Jeremy Bentham., Proposal for a New and Less Expensive mode of Employing and Reforming Convicts (London, 1798)

In other words a building in which prisoners would be simultaneously aware and unaware that they were under constant surveillance. Speaking on the Panopticon philosphy, Foucault stated that its ‘major effect’ was to,

induce in the inmate a state of conscious and permanent visibility that assures the automatic functioning of power. So to arrange things that the surveillance is permanent in its effects, even if it is discontinuous in its action; that the perfection of power should tend to render its actual exercise unnecessary; that this architectural apparatus should be a machine for creating and sustaining a power relation independent of the person who exercises it; in short, that the inmates should be caught up in a power situation of which they are themselves the bearers.

Michel Foucault, Discipline and Punish : The Birth of the Prison / Michel Foucault ; Translated from the French by Alan Sheridan (London : Penguin, 1991., 1991), 201.

We can see this Panopticon design clearly in both Woods’ 1827 map and the latter map of 1858 pictured above. The radiating wings (5 in all, although Dobson originally had six planned are clearly marked).

Not everyone was a fan of Dobson’s prison though. Indeed, the report of the Gladstone Committee (1895), amongst others, spoke of Dobson’s designs in far less adulatory tones.

Fifteen years after its nationalization, the prison was described by Colonel Garsia as “the worst prison I have ever seen”; there is “no prison so bad as Newcastle.” The Commissioners wanted to close the prison after nationalization, and to use Morpeth instead, but were thwarted by magisterial opposition. The cost of building a replacement prison in Newcastle was too great, because of the expense of land, and “the compromise was that some little additions were made to the existing bad prison at Newcastle, which seemed to satisfy the requirements at the time.”And so a thoroughly unsuitable prison survived despite the protestations of the Commissioners.

Seán McConville, English Local Prisons, 1860-1900: Next Only to Death (Psychology Press, 1995), 196.

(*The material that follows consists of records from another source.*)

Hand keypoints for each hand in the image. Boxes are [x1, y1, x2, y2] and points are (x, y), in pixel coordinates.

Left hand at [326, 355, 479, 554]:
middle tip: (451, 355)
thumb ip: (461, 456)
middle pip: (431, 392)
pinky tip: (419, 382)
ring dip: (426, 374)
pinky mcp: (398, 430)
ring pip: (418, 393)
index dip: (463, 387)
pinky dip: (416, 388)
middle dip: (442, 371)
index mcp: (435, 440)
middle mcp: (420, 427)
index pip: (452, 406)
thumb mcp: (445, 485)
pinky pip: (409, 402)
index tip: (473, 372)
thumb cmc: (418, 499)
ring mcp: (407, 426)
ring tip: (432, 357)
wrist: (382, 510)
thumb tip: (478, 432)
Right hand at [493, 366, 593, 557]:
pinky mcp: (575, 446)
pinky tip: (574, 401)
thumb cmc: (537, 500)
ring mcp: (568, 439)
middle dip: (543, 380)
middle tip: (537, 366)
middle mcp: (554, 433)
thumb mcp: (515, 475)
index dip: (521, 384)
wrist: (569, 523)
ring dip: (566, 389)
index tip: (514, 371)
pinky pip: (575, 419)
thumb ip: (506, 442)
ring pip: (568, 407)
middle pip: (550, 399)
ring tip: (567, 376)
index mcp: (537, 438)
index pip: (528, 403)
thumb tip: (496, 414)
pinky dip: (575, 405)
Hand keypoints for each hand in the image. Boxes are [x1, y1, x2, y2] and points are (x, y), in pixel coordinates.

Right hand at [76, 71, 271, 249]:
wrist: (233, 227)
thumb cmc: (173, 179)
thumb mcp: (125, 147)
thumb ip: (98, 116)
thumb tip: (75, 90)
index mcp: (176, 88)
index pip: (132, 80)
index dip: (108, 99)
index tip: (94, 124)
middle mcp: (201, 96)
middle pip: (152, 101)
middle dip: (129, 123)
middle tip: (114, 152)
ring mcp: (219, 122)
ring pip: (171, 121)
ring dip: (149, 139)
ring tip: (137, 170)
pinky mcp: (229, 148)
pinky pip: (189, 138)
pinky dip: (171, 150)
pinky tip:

Either way it is clear that the prison was completed by the time of the next execution in Newcastle, that of Jane Jamieson (1829), yet this took place on the Town Moor. But why? More of which next week..

Distraction 1: Paris

I didn’t want to touch on the attacks in Paris last week as I feel that everything that can be said, has been and by all sides. However, it did trigger in me a desire to seek out more detailed discussions about Islam and so I have spent much of this week listening to various debates amongst Islamic and atheist scholars. One that really gripped me was between Christopher Hitchens and Tariq Ramadan, the motion ‘Is Islam a Religion of Peace.’ Both sides presented persuasive and constructive arguments, whilst providing robust criticism of the others point of view. Hitchen’s critique of the essential power vacuum in Islam, which allows multiple groups to claim supremacy and authority over the words of the Prophet was particularly interesting. Similarly Ramadan’s counter that Hitchen’s, in his Marxist tendencies, is prone to the very demagoguery that he so greatly fears in Islam and that perhaps it is the reader and not the text itself that is the cause of violence in Islam’s name. I do not begin to claim any knowledge on the subject, but I do hope for more robust debate like this between believers and non believers alike as that is the key to a safe and functioning society.

Distraction 2: Let there be light.

Durham Cathedral Lumiere Festival 2015
Durham Cathedral Lumiere Festival 2015

Amidst all the talk of warring religions and civilisations I found myself this week standing outside Durham Cathedral for the Lumiere Festival. The organisers lit the building with the French Tricolore at one point and then preceded to produce an incredible visual light display that left a vast crowd in silent awe. It was the perfect antidote to the weeks news –  a centre of religious worship becoming the site of great communal joy for people of all faiths and cultures.